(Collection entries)
>> begin
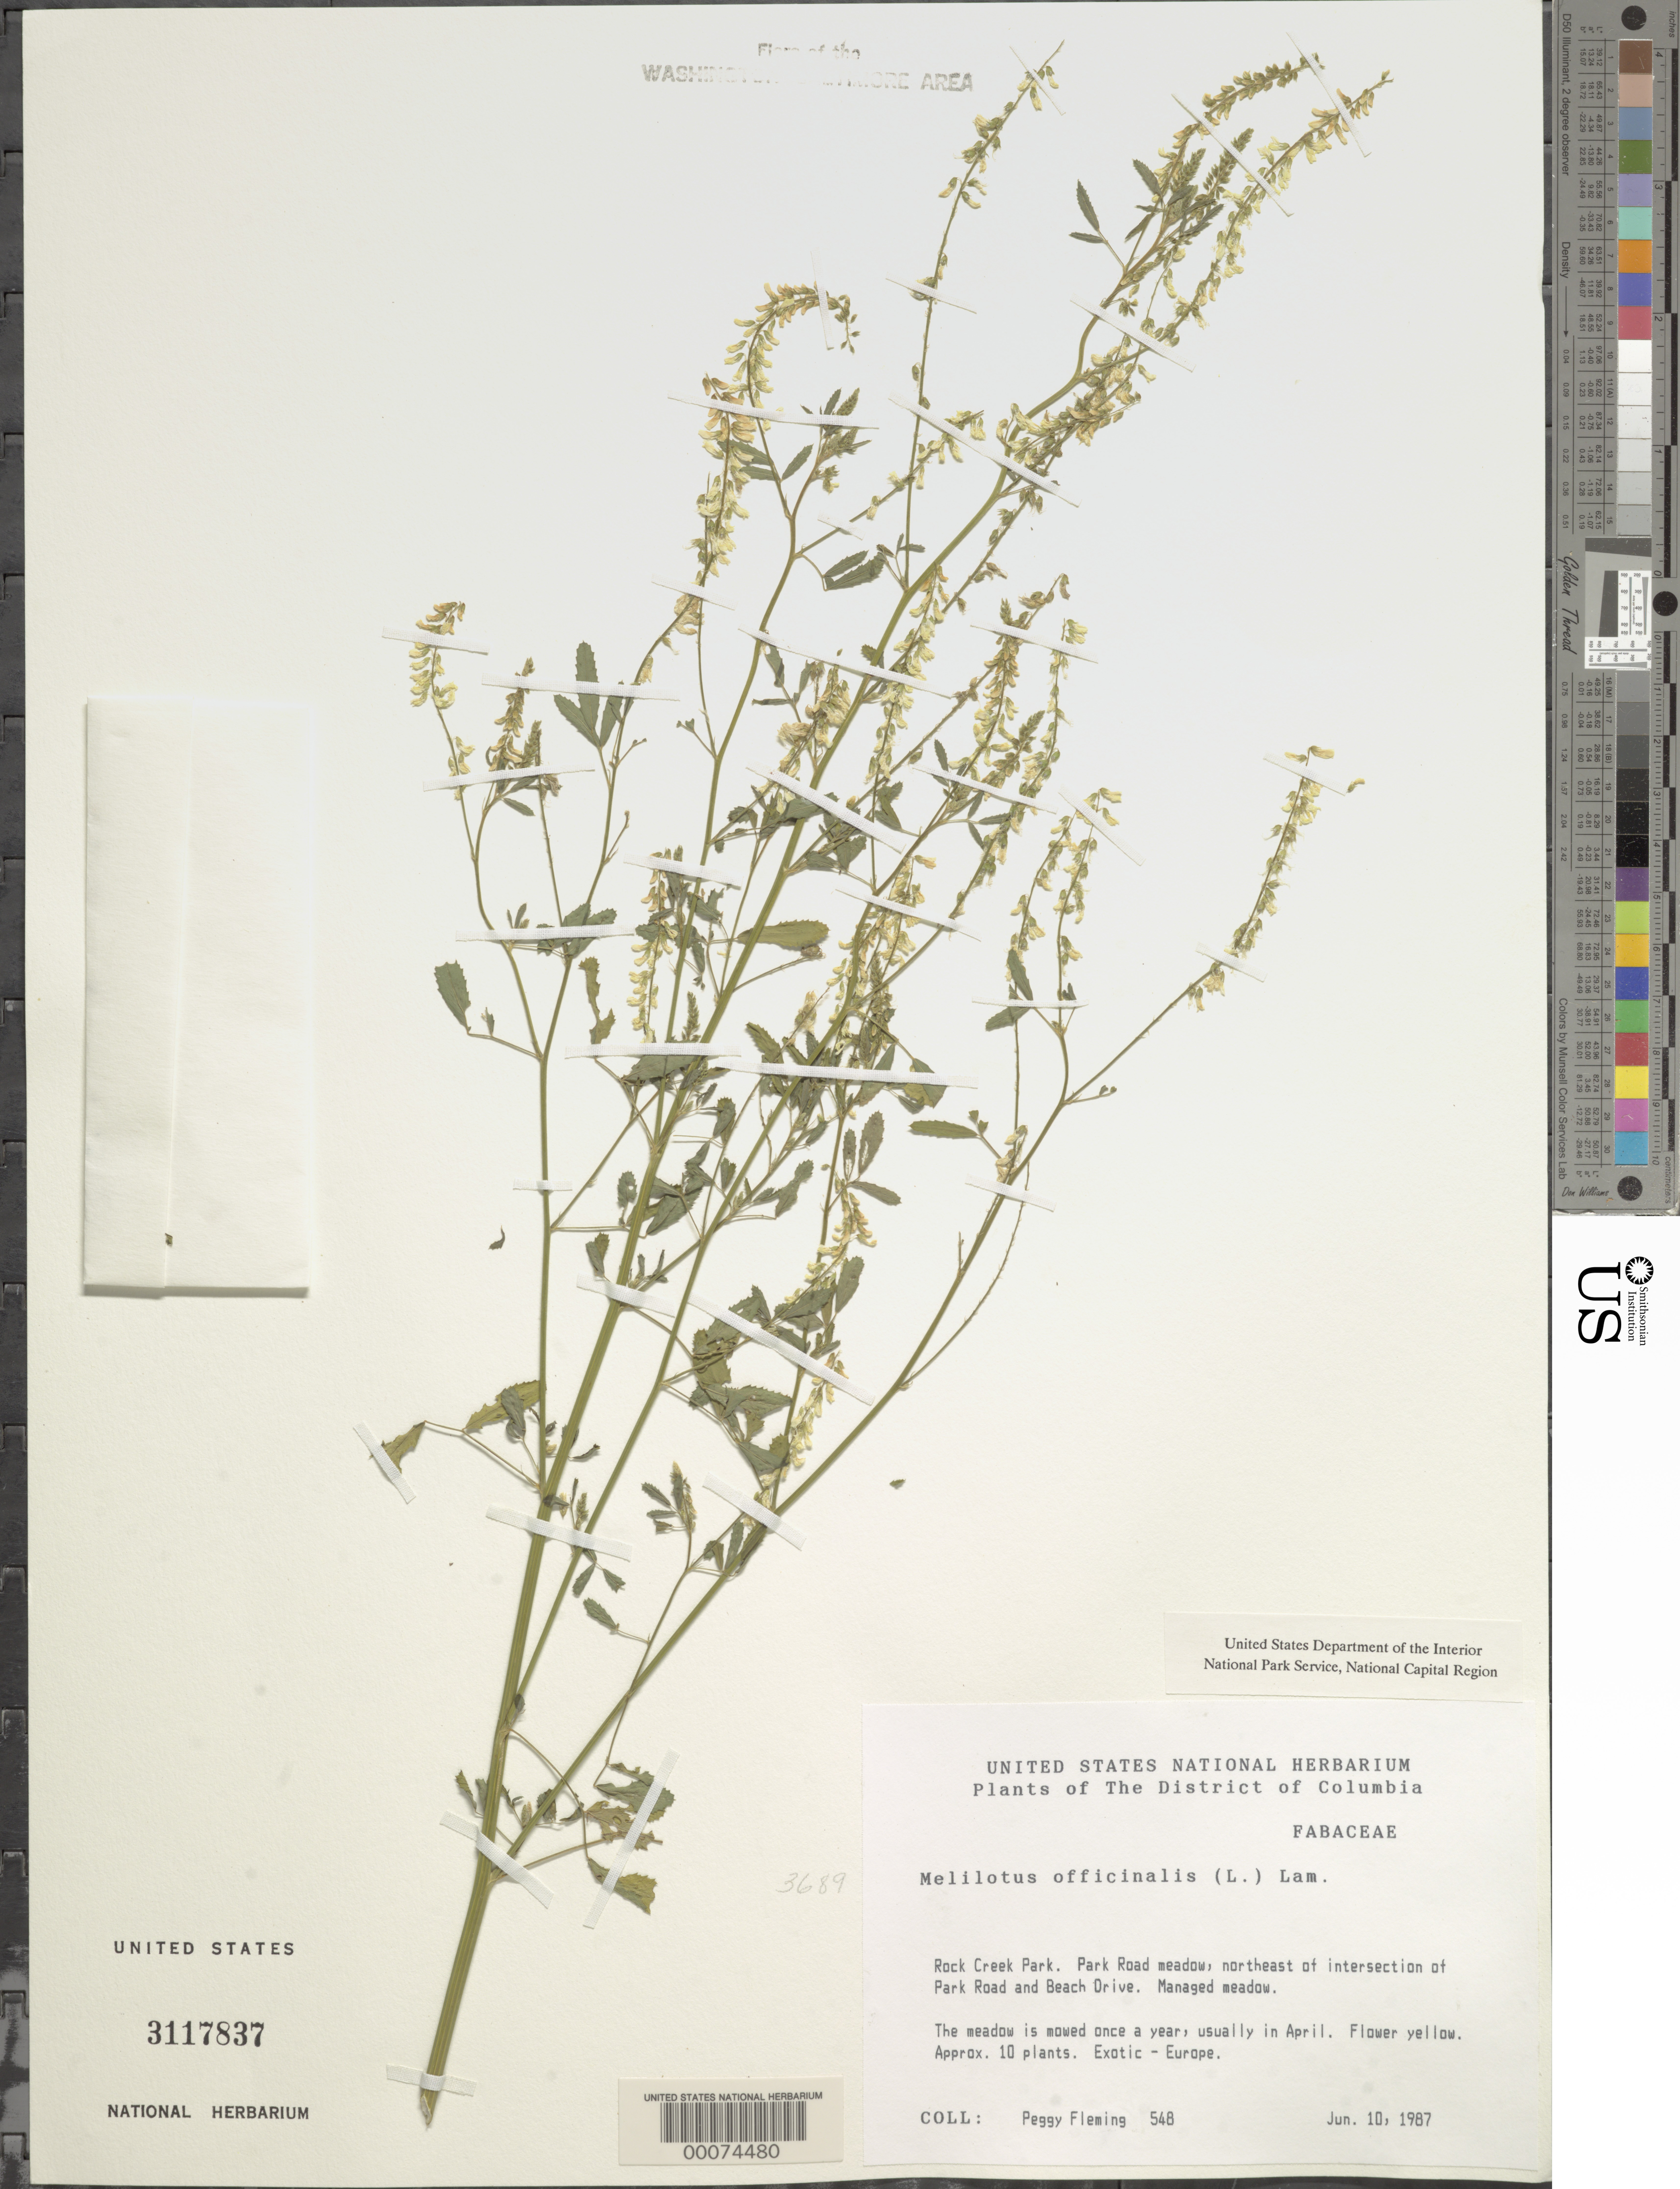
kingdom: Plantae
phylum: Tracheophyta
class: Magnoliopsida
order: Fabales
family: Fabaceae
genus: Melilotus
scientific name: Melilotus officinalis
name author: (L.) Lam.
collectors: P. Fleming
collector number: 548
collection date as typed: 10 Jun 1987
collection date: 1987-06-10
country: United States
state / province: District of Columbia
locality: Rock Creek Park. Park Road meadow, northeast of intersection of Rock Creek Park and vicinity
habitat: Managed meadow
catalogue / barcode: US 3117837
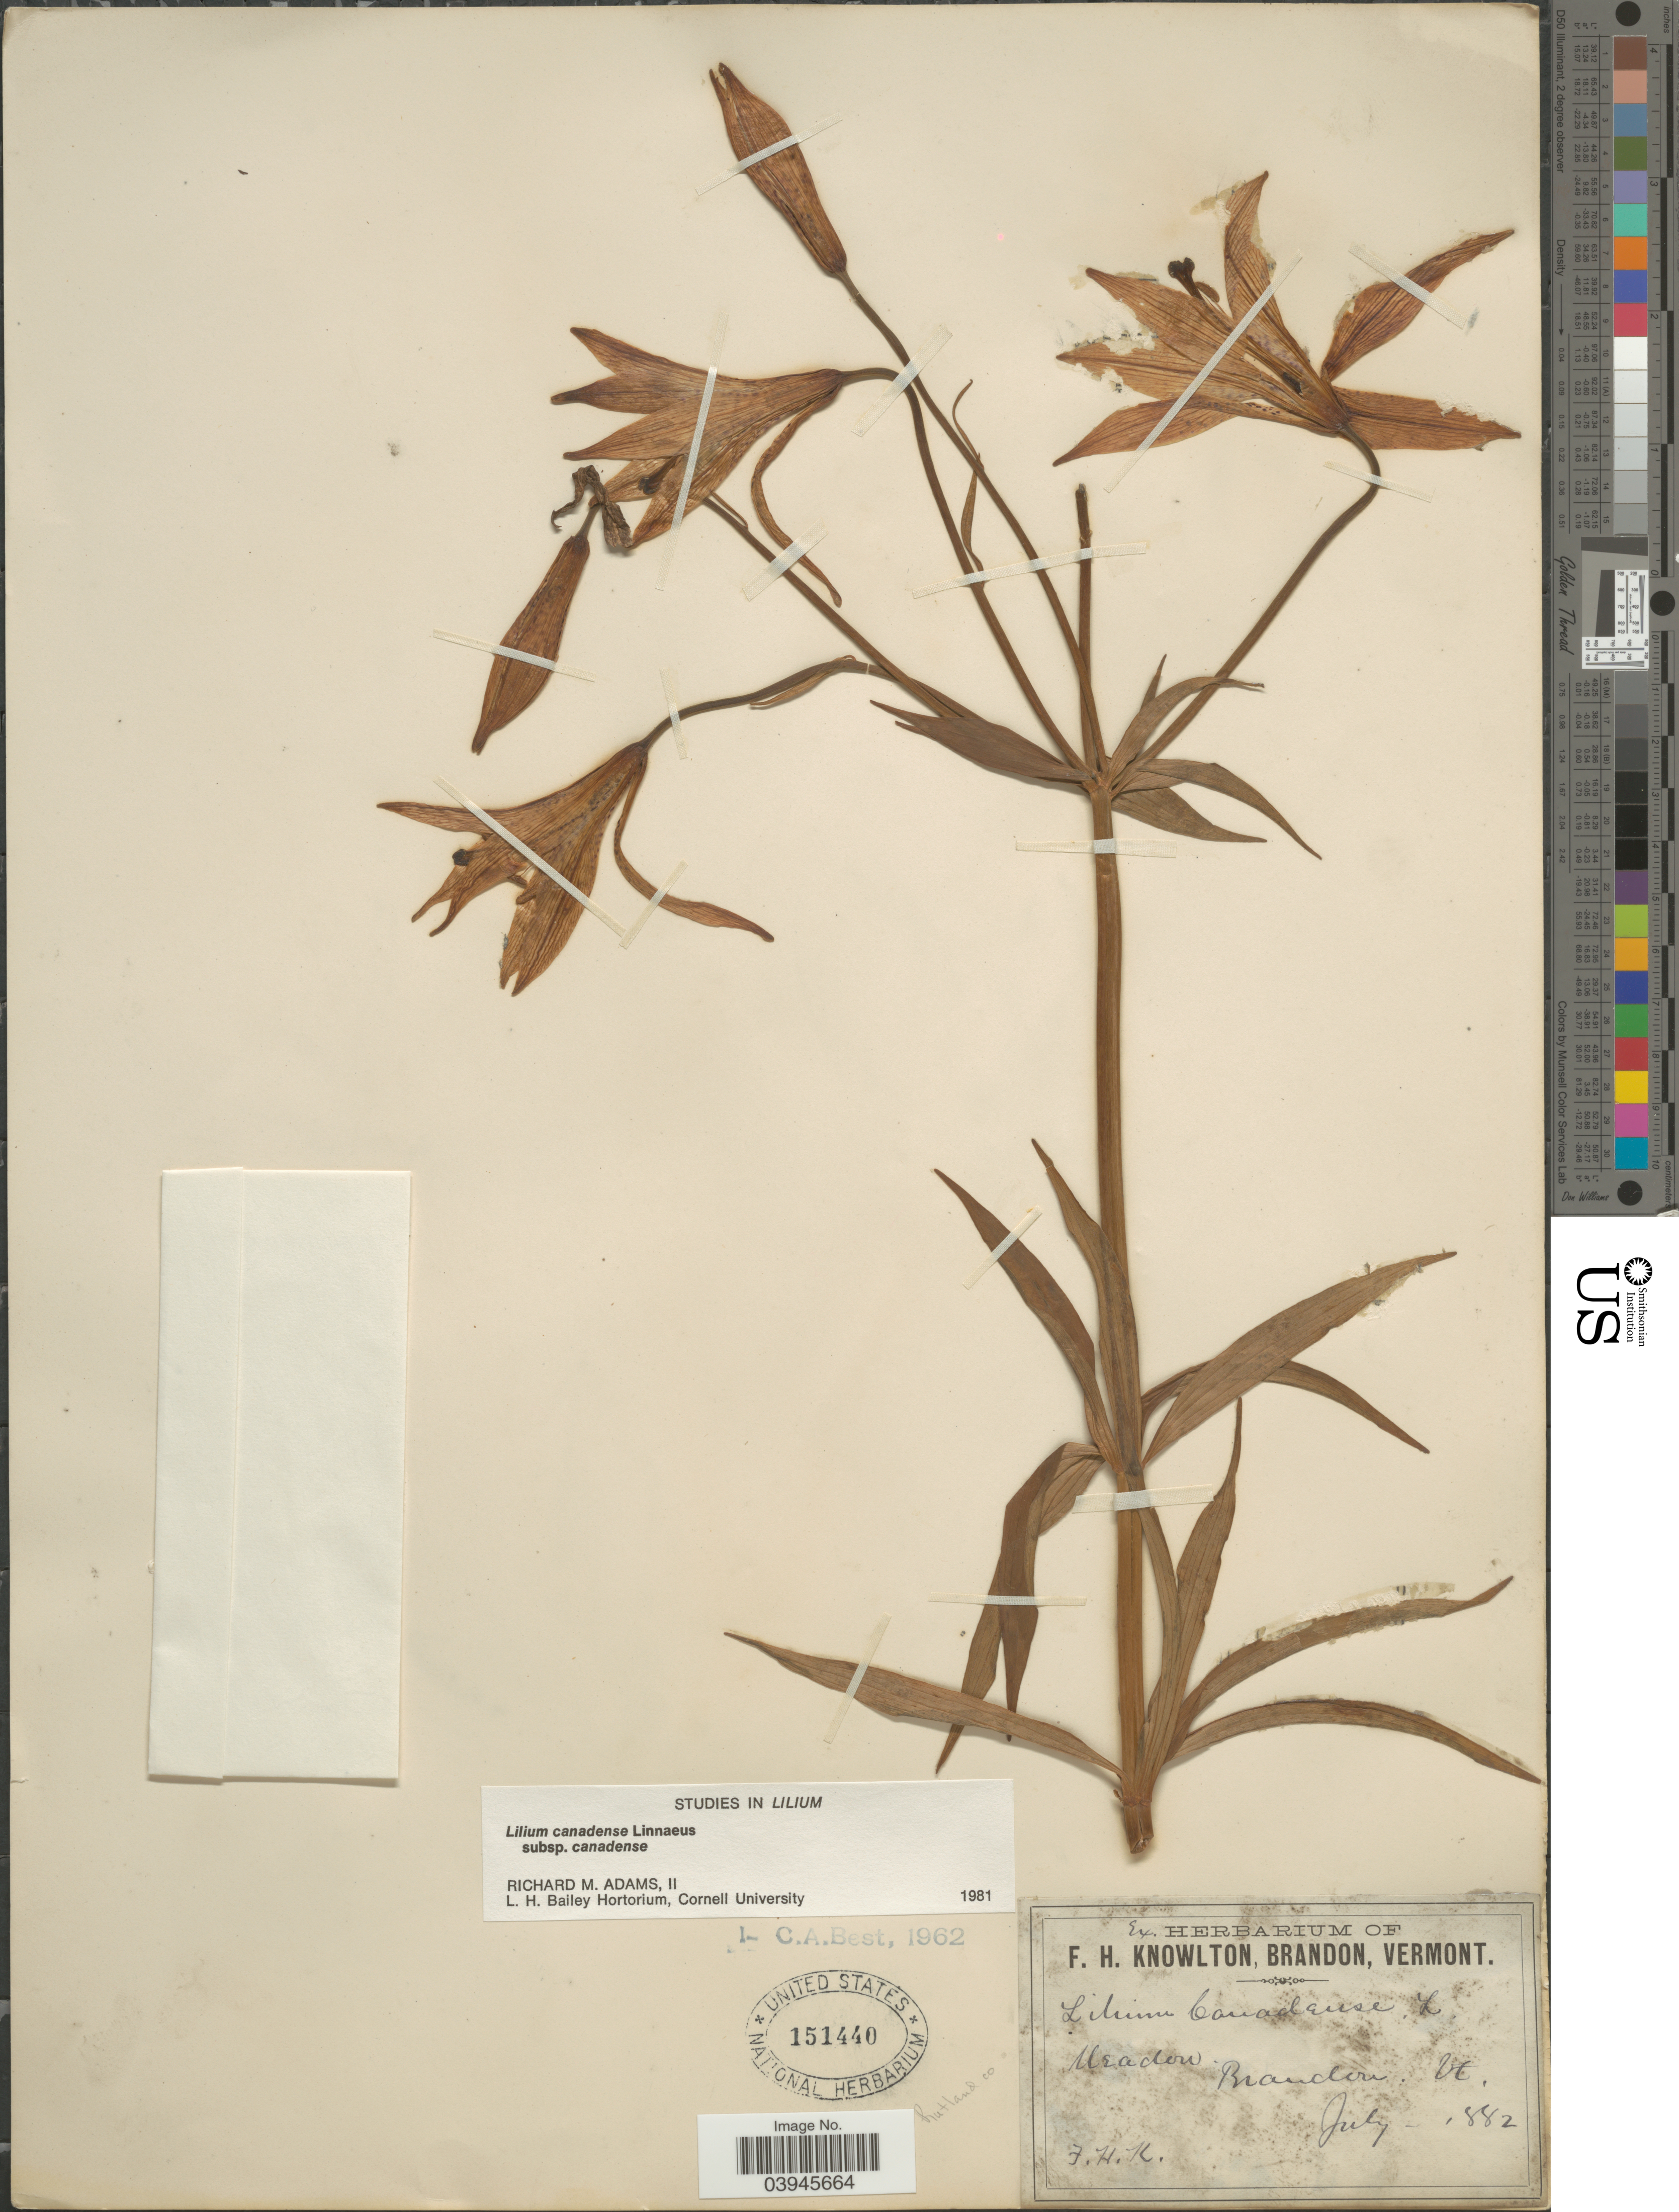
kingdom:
>> end
What you are asked to do — Revise all of the data above so that "collectors" becomes "collected by", keeping everything else the same, and omit the pictures from your answer.

Task response —
kingdom: Plantae
phylum: Tracheophyta
class: Magnoliopsida
order: Fabales
family: Fabaceae
genus: Melilotus
scientific name: Melilotus officinalis
name author: (L.) Lam.
collected by: P. Fleming
collector number: 548
collection date as typed: 10 Jun 1987
collection date: 1987-06-10
country: United States
state / province: District of Columbia
locality: Rock Creek Park. Park Road meadow, northeast of intersection of Rock Creek Park and vicinity
habitat: Managed meadow
catalogue / barcode: US 3117837
kingdom:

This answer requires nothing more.